* Task objective
Restate the data below word for word, and let no image into your version.

* Provided material

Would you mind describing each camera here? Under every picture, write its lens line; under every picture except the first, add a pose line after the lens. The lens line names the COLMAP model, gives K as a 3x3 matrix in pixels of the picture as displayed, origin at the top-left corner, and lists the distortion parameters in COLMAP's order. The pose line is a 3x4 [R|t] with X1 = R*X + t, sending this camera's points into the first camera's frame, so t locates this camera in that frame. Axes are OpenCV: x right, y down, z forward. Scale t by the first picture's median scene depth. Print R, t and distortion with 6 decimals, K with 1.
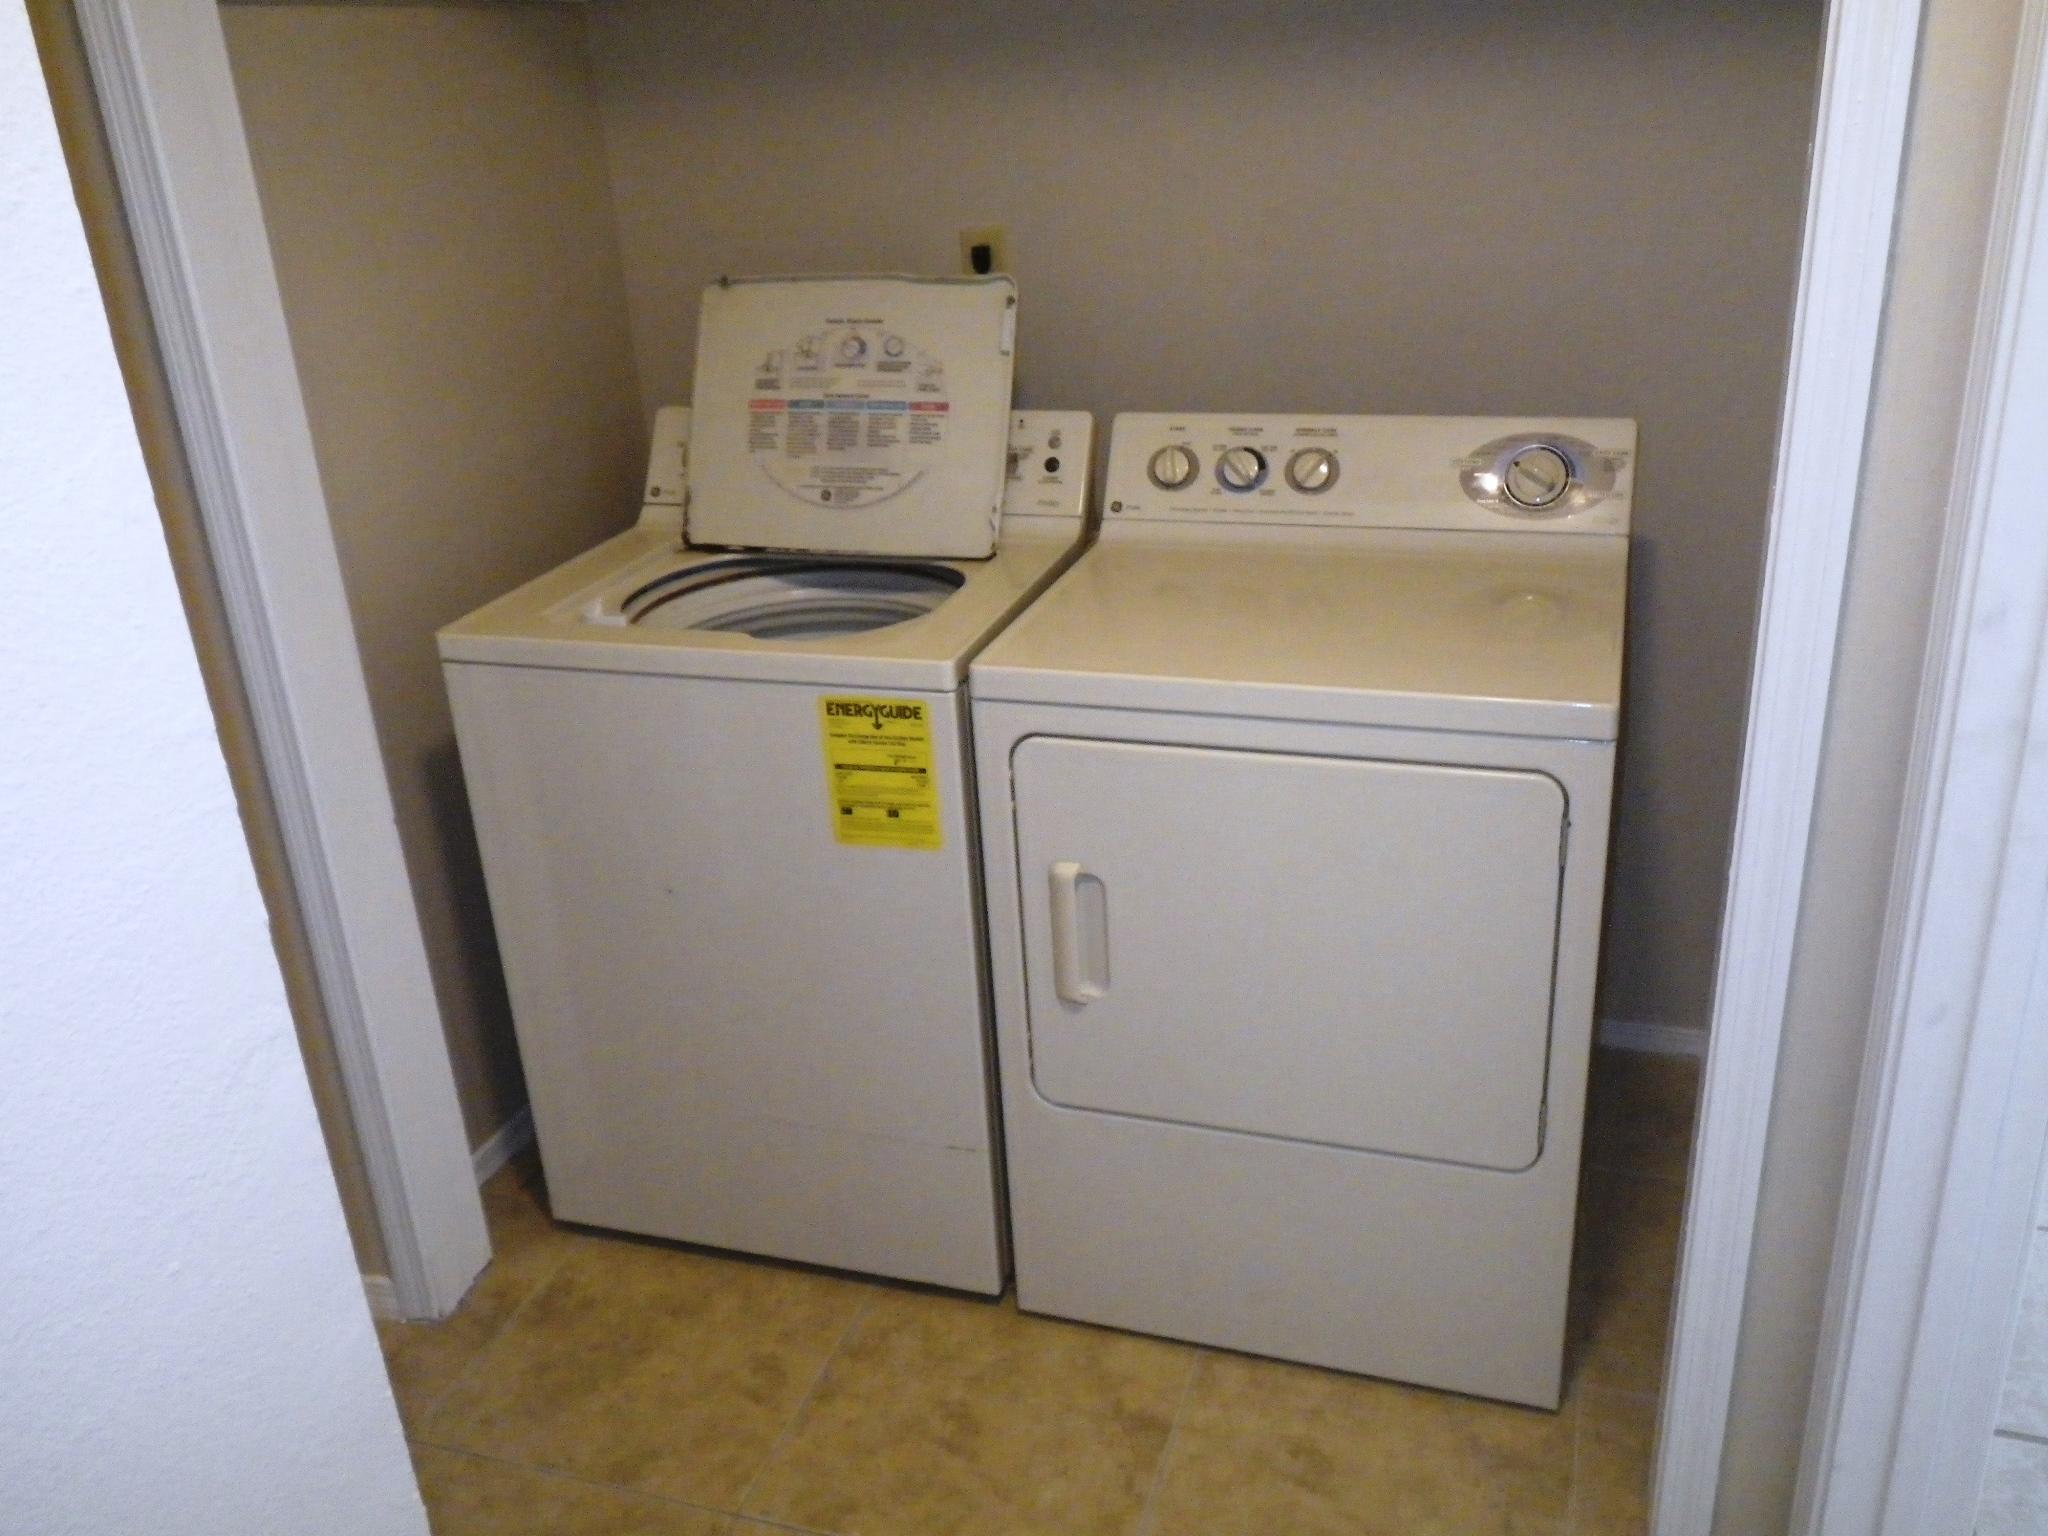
lens RADIAL K [[1682.9, 0, 1025.1], [0, 1682.9, 759.6], [0, 0, 1]] dist [-0.002693, -0.004287]
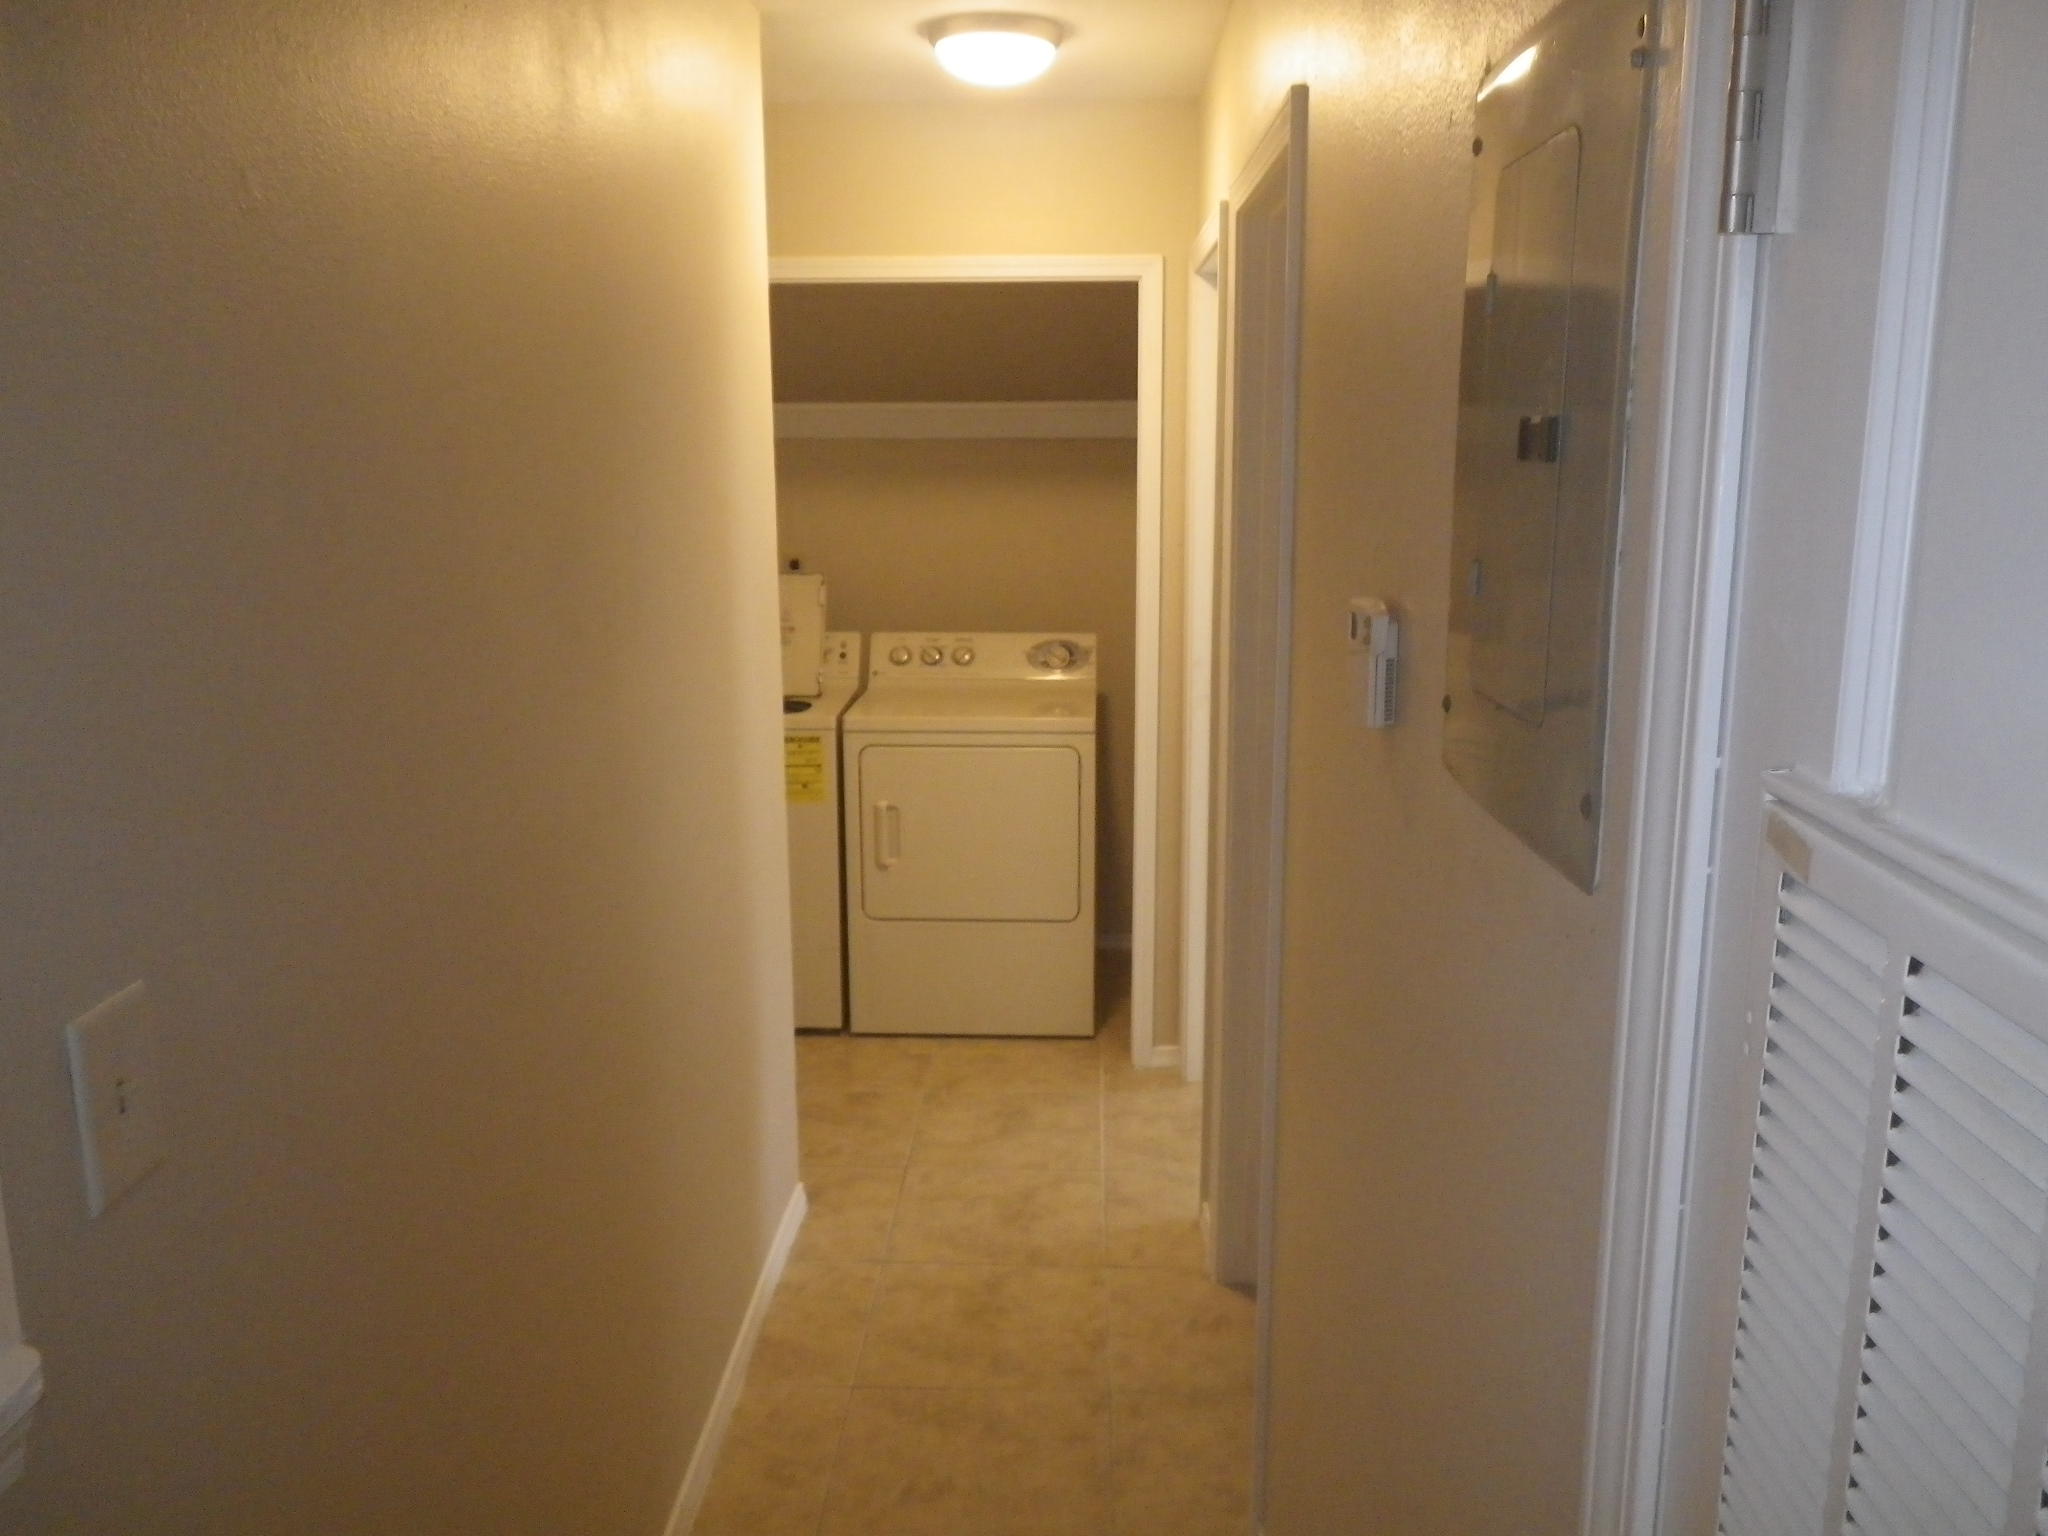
lens RADIAL K [[1682.9, 0, 1022.6], [0, 1682.9, 770.7], [0, 0, 1]] dist [-0.002693, -0.004287]
pose [[0.959833, -0.005396, 0.280520, -0.389357], [0.061465, 0.979573, -0.191467, 0.418460], [-0.273756, 0.201018, 0.940558, -1.122606]]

* Solved exercise
Would you mind describing each camera here? Under every picture, write its lens line; under every picture except the first, add a pose line after the lens. The lens line names the COLMAP model, gives K as a 3x3 matrix in pixels of the picture as displayed, origin at the top-left corner, and lists the distortion parameters in COLMAP's order. The pose line is a 3x4 [R|t] with X1 = R*X + t, sending this camera's points into the first camera's frame, so t locates this camera in that frame. Axes are OpenCV: x right, y down, z forward. Scale t by the first picture's median scene depth. Print R, t and distortion with 6 decimals, K with 1.
lens RADIAL K [[1682.9, 0, 1025.1], [0, 1682.9, 759.6], [0, 0, 1]] dist [-0.002693, -0.004287]
lens RADIAL K [[1682.9, 0, 1022.6], [0, 1682.9, 770.7], [0, 0, 1]] dist [-0.002693, -0.004287]
pose [[0.959833, -0.005396, 0.280520, -0.389357], [0.061465, 0.979573, -0.191467, 0.418460], [-0.273756, 0.201018, 0.940558, -1.122606]]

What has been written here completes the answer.